SOURCE TEXT.
========

George Washington "Pony" Moore (February 22, 1820 – October 1, 1909) was a New York-born British music hall impresario.

Moore was born in New York, February 22, 1820, according to his own account the son of a bass drummer who had served under George Washington, for whom he was named. He allegedly acquired his nickname 'Pony' as a boy because of his small size; another source attributes it to his having been employed in several circuses as a driver, managing up to forty horses at one time Having first run away to the circus at age 16 he debuted in blackface in 1841 with Welch and Delevan at the Broadway Circus in New York. Moore eventually joined the Virginia Serenaders in 1844, appearing with them as a negro minstrel at the Halfway House theatre, Broadway, and later in the same capacity with other troupes. While struggling to establish himself fully in his stage career he worked as a cabinet maker and also appeared in a knife-throwing act.

On June 11, 1859, Moore sailed to England, where minstrelsy had become widely popular, and there joined the Christy Minstrels before in 1864 founding a Christy Minstrels company of his own. He was a member of the St. James's Hall Minstrels and, in 1871, founded the Moore and Burgess Minstrels with his partner Frederick Burgess.

In 1873 his eldest daughter, the actress Martha Isabella 'Bella' Moore (1854–1913), married the actor and dancer Fred Vokes in London; the marriage proved to be a tumultuous one and she was petitioning for divorce at the time of her husband's death in 1888. Another daughter, Victoria Alexandra Moore (1870–1911), married the boxer Charley Mitchell.

He died in London, England on October 1, 1909.

========

AVAILABLE DATA.
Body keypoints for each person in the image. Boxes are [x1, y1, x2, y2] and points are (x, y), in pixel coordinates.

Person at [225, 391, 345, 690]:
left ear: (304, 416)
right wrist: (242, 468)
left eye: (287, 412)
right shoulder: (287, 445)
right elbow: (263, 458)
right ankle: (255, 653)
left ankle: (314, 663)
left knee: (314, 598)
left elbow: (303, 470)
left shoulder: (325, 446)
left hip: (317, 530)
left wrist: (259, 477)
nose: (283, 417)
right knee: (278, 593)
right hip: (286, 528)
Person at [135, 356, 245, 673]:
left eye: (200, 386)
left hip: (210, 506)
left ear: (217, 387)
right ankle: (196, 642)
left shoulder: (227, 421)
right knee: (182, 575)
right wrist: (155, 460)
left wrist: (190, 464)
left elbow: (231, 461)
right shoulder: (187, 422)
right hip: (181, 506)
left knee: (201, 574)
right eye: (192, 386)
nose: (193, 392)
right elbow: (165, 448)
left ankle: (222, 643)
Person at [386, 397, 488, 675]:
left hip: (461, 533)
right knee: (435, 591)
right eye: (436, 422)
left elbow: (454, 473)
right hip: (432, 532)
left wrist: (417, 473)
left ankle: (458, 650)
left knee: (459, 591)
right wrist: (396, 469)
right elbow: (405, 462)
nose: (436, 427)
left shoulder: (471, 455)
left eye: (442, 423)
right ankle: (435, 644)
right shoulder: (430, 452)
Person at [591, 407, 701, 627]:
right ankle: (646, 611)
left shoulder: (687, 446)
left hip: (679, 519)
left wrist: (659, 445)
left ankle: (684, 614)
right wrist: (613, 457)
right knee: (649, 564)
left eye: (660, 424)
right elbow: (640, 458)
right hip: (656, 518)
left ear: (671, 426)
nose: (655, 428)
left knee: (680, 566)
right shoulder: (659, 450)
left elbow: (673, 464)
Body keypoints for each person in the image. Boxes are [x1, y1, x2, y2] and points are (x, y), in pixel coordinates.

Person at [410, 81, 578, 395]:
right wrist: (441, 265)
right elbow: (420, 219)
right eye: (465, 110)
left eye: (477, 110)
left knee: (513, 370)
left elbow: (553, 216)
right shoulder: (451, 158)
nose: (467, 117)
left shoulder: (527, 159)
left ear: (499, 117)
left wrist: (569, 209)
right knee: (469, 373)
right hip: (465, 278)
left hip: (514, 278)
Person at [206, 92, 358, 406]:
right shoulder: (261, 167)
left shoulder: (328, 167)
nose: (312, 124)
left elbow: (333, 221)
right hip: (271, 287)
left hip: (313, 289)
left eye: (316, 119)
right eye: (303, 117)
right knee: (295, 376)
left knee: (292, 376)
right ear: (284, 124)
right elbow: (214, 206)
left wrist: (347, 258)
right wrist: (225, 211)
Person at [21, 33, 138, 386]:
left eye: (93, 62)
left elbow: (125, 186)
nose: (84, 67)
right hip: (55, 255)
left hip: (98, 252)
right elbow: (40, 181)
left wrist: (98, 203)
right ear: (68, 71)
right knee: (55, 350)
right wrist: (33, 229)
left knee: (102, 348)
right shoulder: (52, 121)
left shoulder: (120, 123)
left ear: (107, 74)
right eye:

========

EXERCISE DIRECTIONS.
Answer these from the Pony Moore biography:
1. On what date did Moore sail to England?
2. With whom did he found the Moore and Burgess Minstrels in 1871?
3. Whom did his daughter Victoria Alexandra Moore marry?

ANSWER FOR THIS EXERCISE.
1. June 11, 1859
2. His partner Frederick Burgess
3. The boxer Charley Mitchell